Set task: Arrange the listing, from its start through the line containing "shadows and highlights: low", as a two-column CSV with the columns instruction and settings, one row per request, putting each field in quotes and replacing line breaks with spaces. Omit the pictures.

[Stored data entries]
..............................
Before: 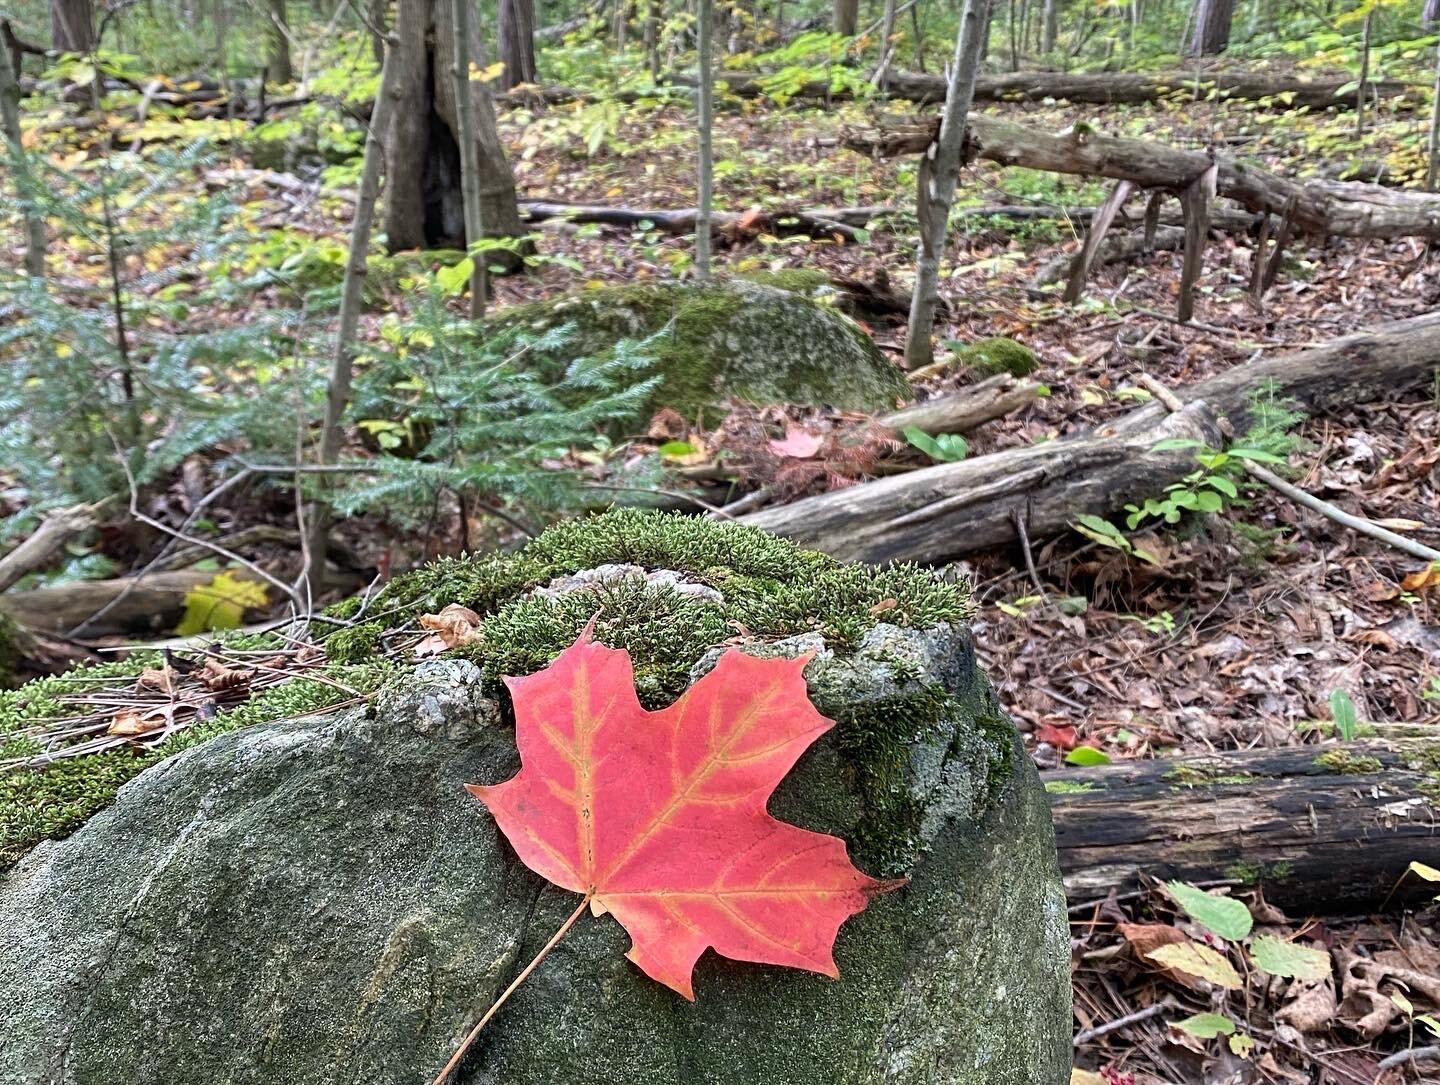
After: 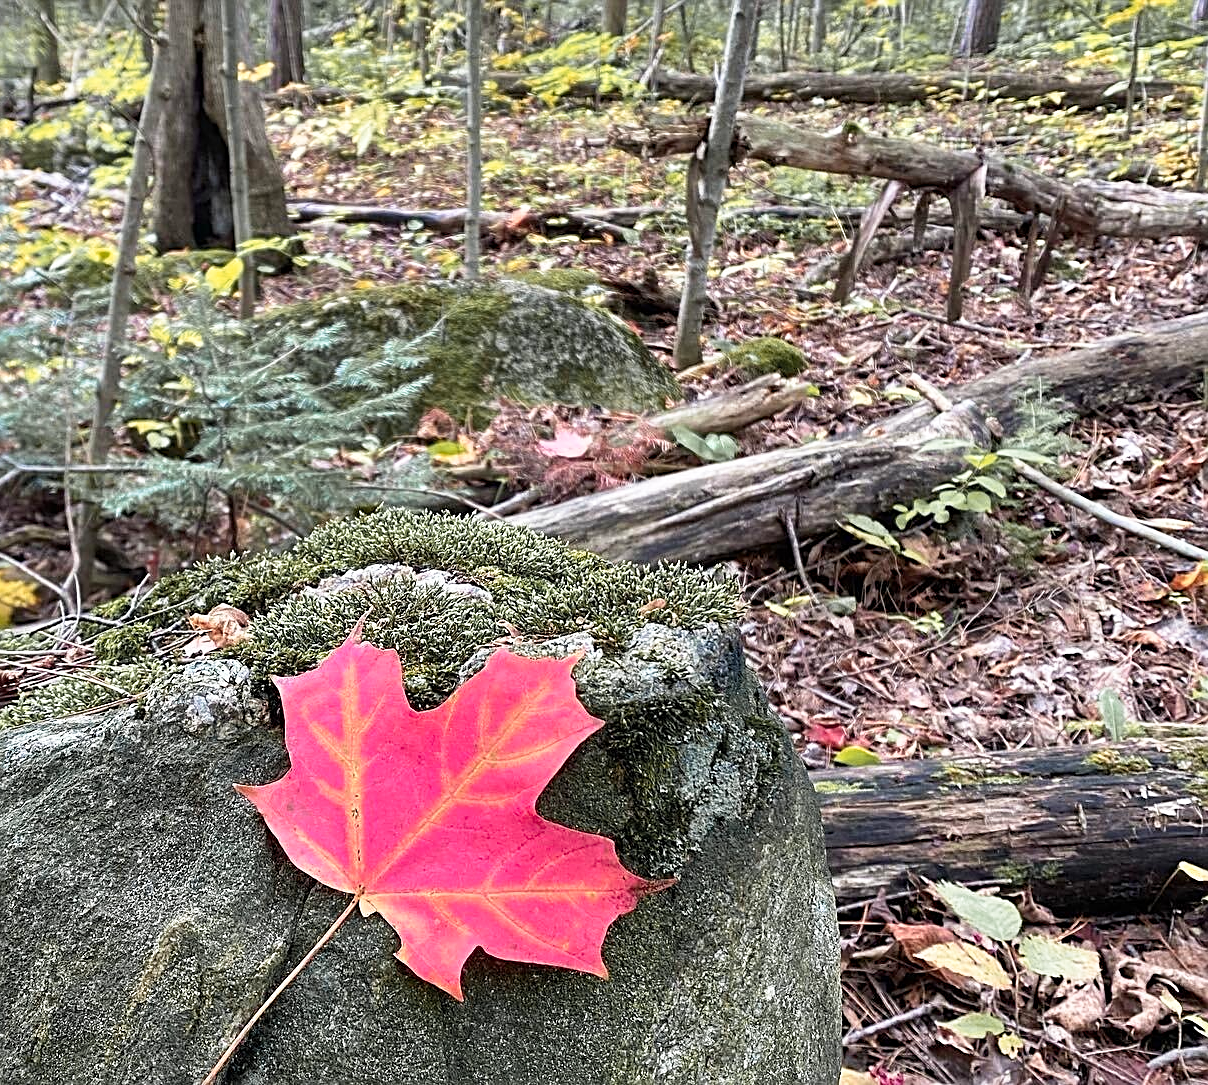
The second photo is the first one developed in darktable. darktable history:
color zones: curves: ch1 [(0.29, 0.492) (0.373, 0.185) (0.509, 0.481)]; ch2 [(0.25, 0.462) (0.749, 0.457)]
crop: left 16.057%
shadows and highlights: low approximation 0.01, soften with gaussian
tone curve: curves: ch0 [(0, 0) (0.003, 0.003) (0.011, 0.012) (0.025, 0.027) (0.044, 0.048) (0.069, 0.075) (0.1, 0.108) (0.136, 0.147) (0.177, 0.192) (0.224, 0.243) (0.277, 0.3) (0.335, 0.363) (0.399, 0.433) (0.468, 0.508) (0.543, 0.589) (0.623, 0.676) (0.709, 0.769) (0.801, 0.868) (0.898, 0.949) (1, 1)], preserve colors none
sharpen: on, module defaults
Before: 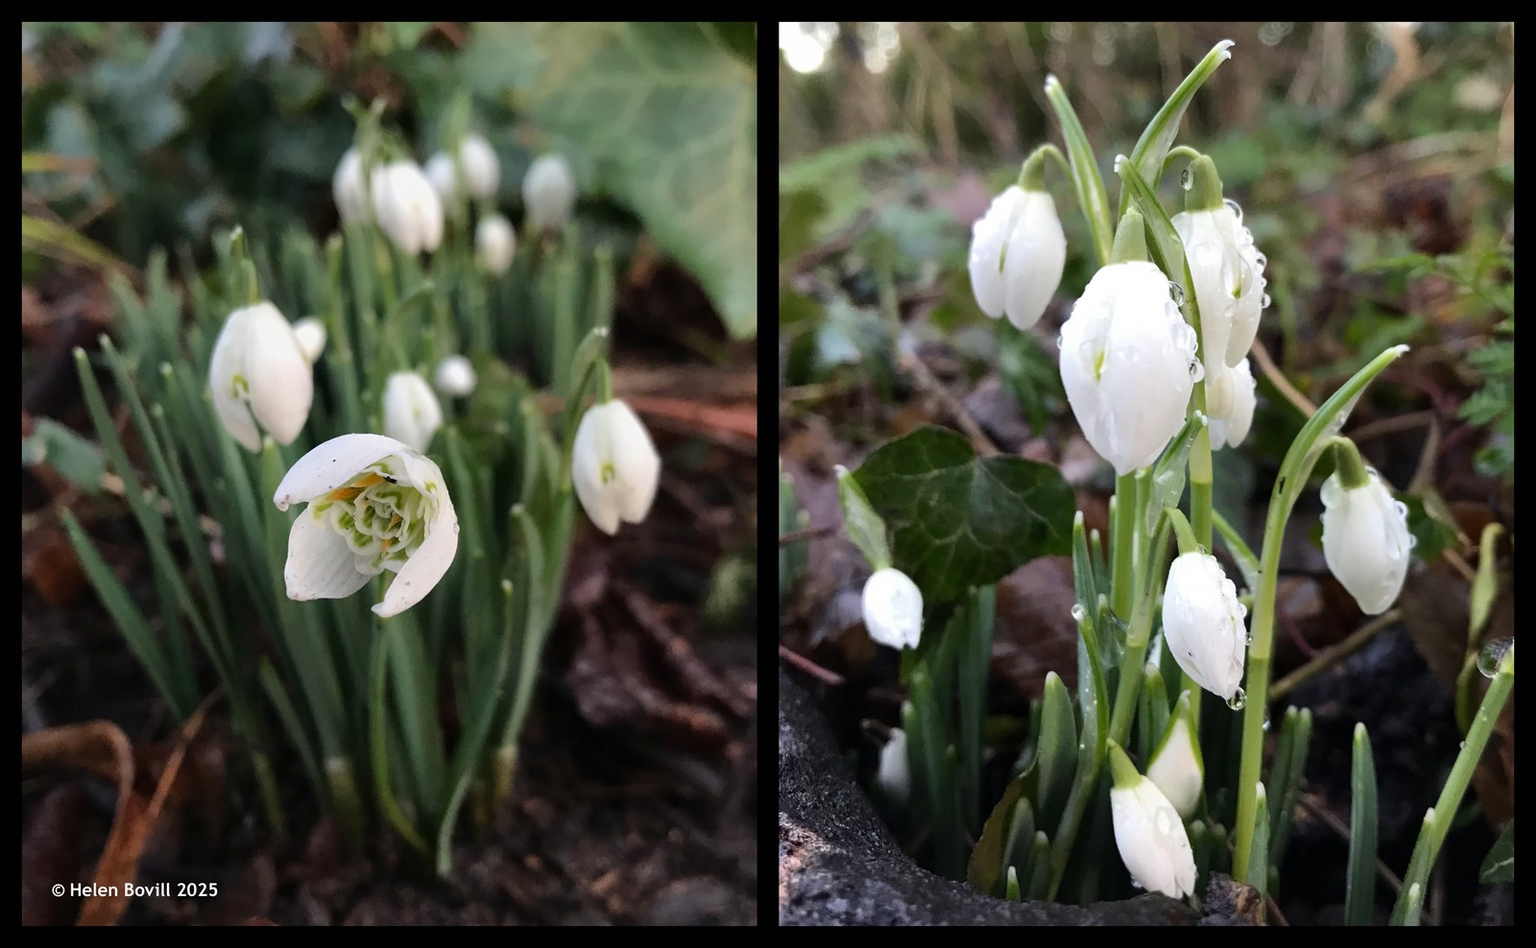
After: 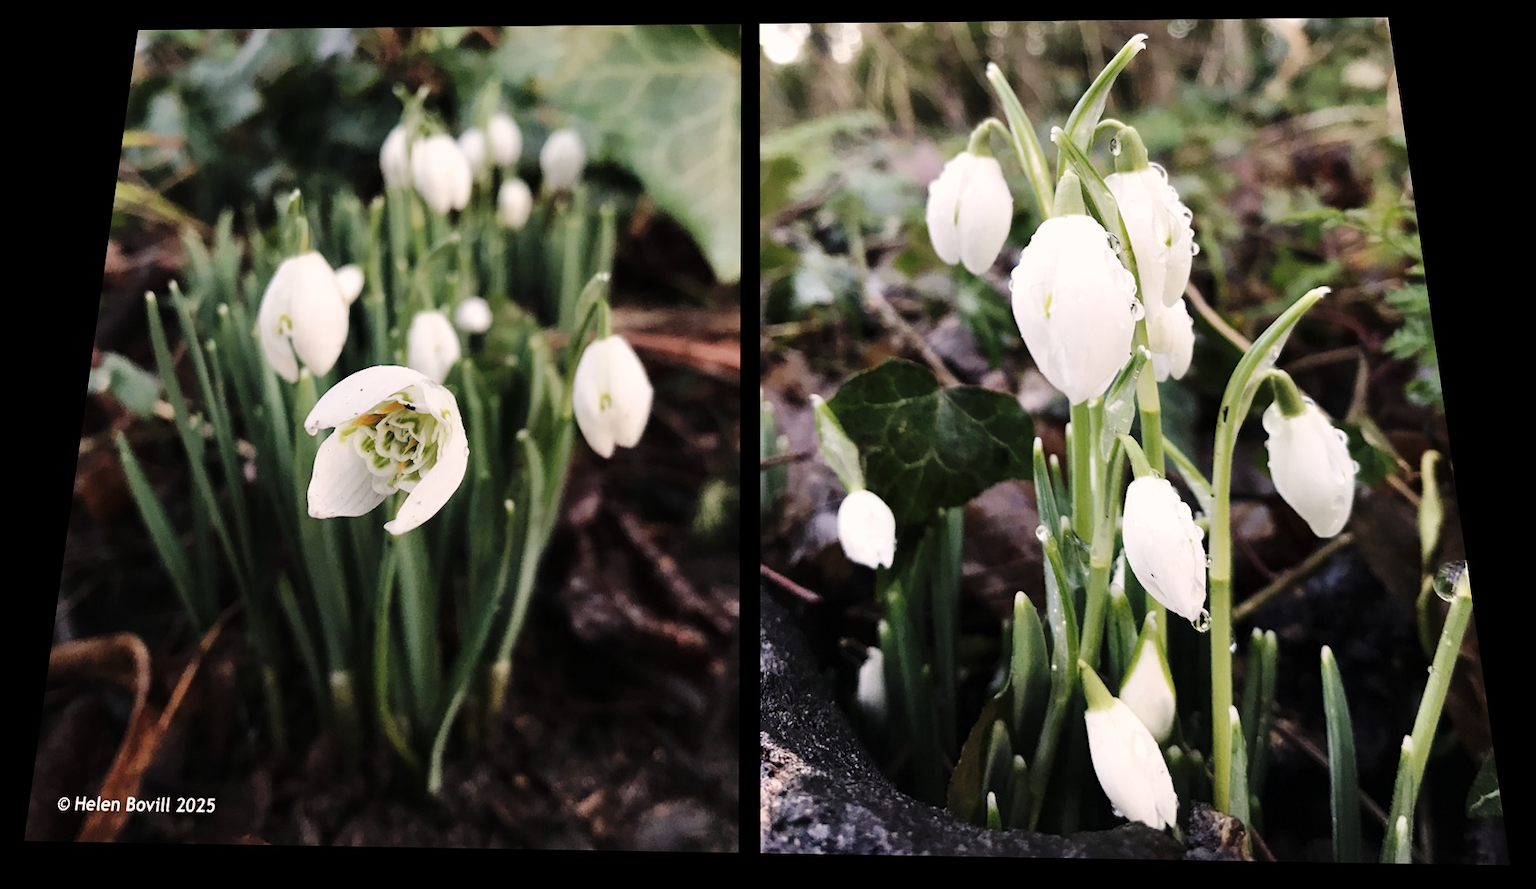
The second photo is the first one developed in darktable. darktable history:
color correction: highlights a* 5.59, highlights b* 5.24, saturation 0.68
rotate and perspective: rotation 0.128°, lens shift (vertical) -0.181, lens shift (horizontal) -0.044, shear 0.001, automatic cropping off
base curve: curves: ch0 [(0, 0) (0.036, 0.025) (0.121, 0.166) (0.206, 0.329) (0.605, 0.79) (1, 1)], preserve colors none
..............................
Answer:
instruction,settings
"Before: After: The second photo is the first one developed in darktable. darktable history:","color zones: curves: ch1 [(0.29, 0.492) (0.373, 0.185) (0.509, 0.481)]; ch2 [(0.25, 0.462) (0.749, 0.457)] crop: left 16.057% shadows and highlights: low approximation 0.01, soften with gaussian"